Descentes punitives à M’sila : une famille relève la «passivité» de la police (El Watan)

Publié le par Yann

Livrées à la vindicte populaire dans différents quartiers de M’sila, où elles ont failli être lynchées pour les unes et brûlées vives pour les autres, ces femmes seules, noyées momentanément dans le brouhaha de la chasse aux sorcières, ne baissent pas les bras.

 

Du moins l’une d’entre elles qui, en cette journée du 10 juillet, s’est déplacée au bureau d’El Watan pour relater la nuit d’horreur du 1er au 2 juillet, où sa famille attaquée au cocktail Molotov a failli être brûlée vive, d’une part, et pour dénoncer le silence suspect des magistrats et des services de sécurité qui ont assisté sans broncher aux tentatives répétées de massacre de femmes et d’enfants, d’autre part. «C’est honteux qu’une famille entière de onze membres, dont quatre enfants en bas âge (10, 9, 4 ans et 4 mois), lâche Mme R., ait à subir des assauts répétés durant la nuit du 1er au 2 juillet de la part de délinquants qui se sont acharnés à l’aide de cocktails Molotov à bombarder notre appartement avec l’intention de nous brûler vifs, sans qu’aucune instance de sécurité ne daigne bouger le petit doigt pour assurer la protection de personnes en danger de mort.»

Mme R., mère de 5 enfants, accusée d’exercer le plus vieux métier du monde, n’en revient pas face à cette hargne des riverains à vouloir en découdre avec sa famille en salissant la réputation de ses filles. «Moi, dit-elle, qui ai vécu plus de 12 ans dans ce quartier sans que personne ne trouve à redire.» Pour elle, il est inconcevable qu’un habitant au cœur de la ville de M’sila, au milieu des institutions de l’Etat, se fasse massacrer par une bande de délinquants, sans qu’aucune instance réagisse pour protéger des vies humaines.

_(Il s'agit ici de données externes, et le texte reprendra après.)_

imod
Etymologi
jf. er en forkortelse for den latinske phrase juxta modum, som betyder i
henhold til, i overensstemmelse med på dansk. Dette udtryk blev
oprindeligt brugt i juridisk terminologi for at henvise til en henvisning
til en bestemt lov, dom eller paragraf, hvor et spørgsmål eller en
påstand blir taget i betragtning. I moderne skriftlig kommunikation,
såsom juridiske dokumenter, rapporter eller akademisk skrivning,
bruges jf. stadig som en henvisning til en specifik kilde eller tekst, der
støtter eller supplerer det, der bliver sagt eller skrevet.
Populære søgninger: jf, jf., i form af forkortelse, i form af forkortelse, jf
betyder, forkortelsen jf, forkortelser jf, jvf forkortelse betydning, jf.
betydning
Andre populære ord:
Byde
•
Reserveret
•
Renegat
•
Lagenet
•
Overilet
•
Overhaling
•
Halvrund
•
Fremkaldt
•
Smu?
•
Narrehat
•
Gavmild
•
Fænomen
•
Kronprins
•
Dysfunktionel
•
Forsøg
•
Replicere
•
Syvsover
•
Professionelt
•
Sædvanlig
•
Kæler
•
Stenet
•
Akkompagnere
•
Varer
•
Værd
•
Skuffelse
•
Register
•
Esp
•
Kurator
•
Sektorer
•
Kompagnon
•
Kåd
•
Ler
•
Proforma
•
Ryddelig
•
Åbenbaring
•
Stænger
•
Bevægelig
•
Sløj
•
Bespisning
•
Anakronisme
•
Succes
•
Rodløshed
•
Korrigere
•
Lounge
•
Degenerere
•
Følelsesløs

Et d’ajouter : «Le silence en réponse à nos 120 appels de détresse adressés à la police (3e sûreté urbaine) et la sûreté de wilaya nous a éclairés sur cette velléité de l’administration en charge de la sécurité publique à nous jeter en pâture et être au diapason avec les délinquants.» «Pire, le lendemain, après avoir survécu à la nuit d’horreur de la veille, personne n’a voulu me recevoir pour déposer une plainte. Il a fallu que je me rende au ministère de la Justice le 3 juillet pour que le procureur général daigne accepter ma plainte, et que les services établissent un procès-verbal d’audition.»

 

Nuit d’horreur


Les dérobades des services de police ne se sont pas arrêtées là : après avoir survécu à cette nuit d’horreur, cette famille a été conseillée par le commissaire Hakim de quitter la ville, tout en la rassurant que l’appartement sera sous bonne garde. Dans la nuit du 2 au 3 juillet, la promesse du commissaire Hakim n’a pas tenu face à la déferlante qui a ciblé l’appartement de Mme R. Celui-ci a été incendié, pillé sous le regard des policiers, qui n’ont pas levé le petit doigt pour dissuader ces jeunes en furie, qui s’en sont donné à cœur joie pour jeter une famille entière dans la rue et traumatiser à jamais des enfants, dont le seul tort était d’être là en cette nuit du 1er juillet chez leurs grands-parents. «Au jour d’aujourd’hui, note Mme R., aucune suite n’a été donnée à la plainte contre les auteurs présumés des tentatives de brûler les occupants de l’appartement, qui a été réduit en cendres le lendemain.»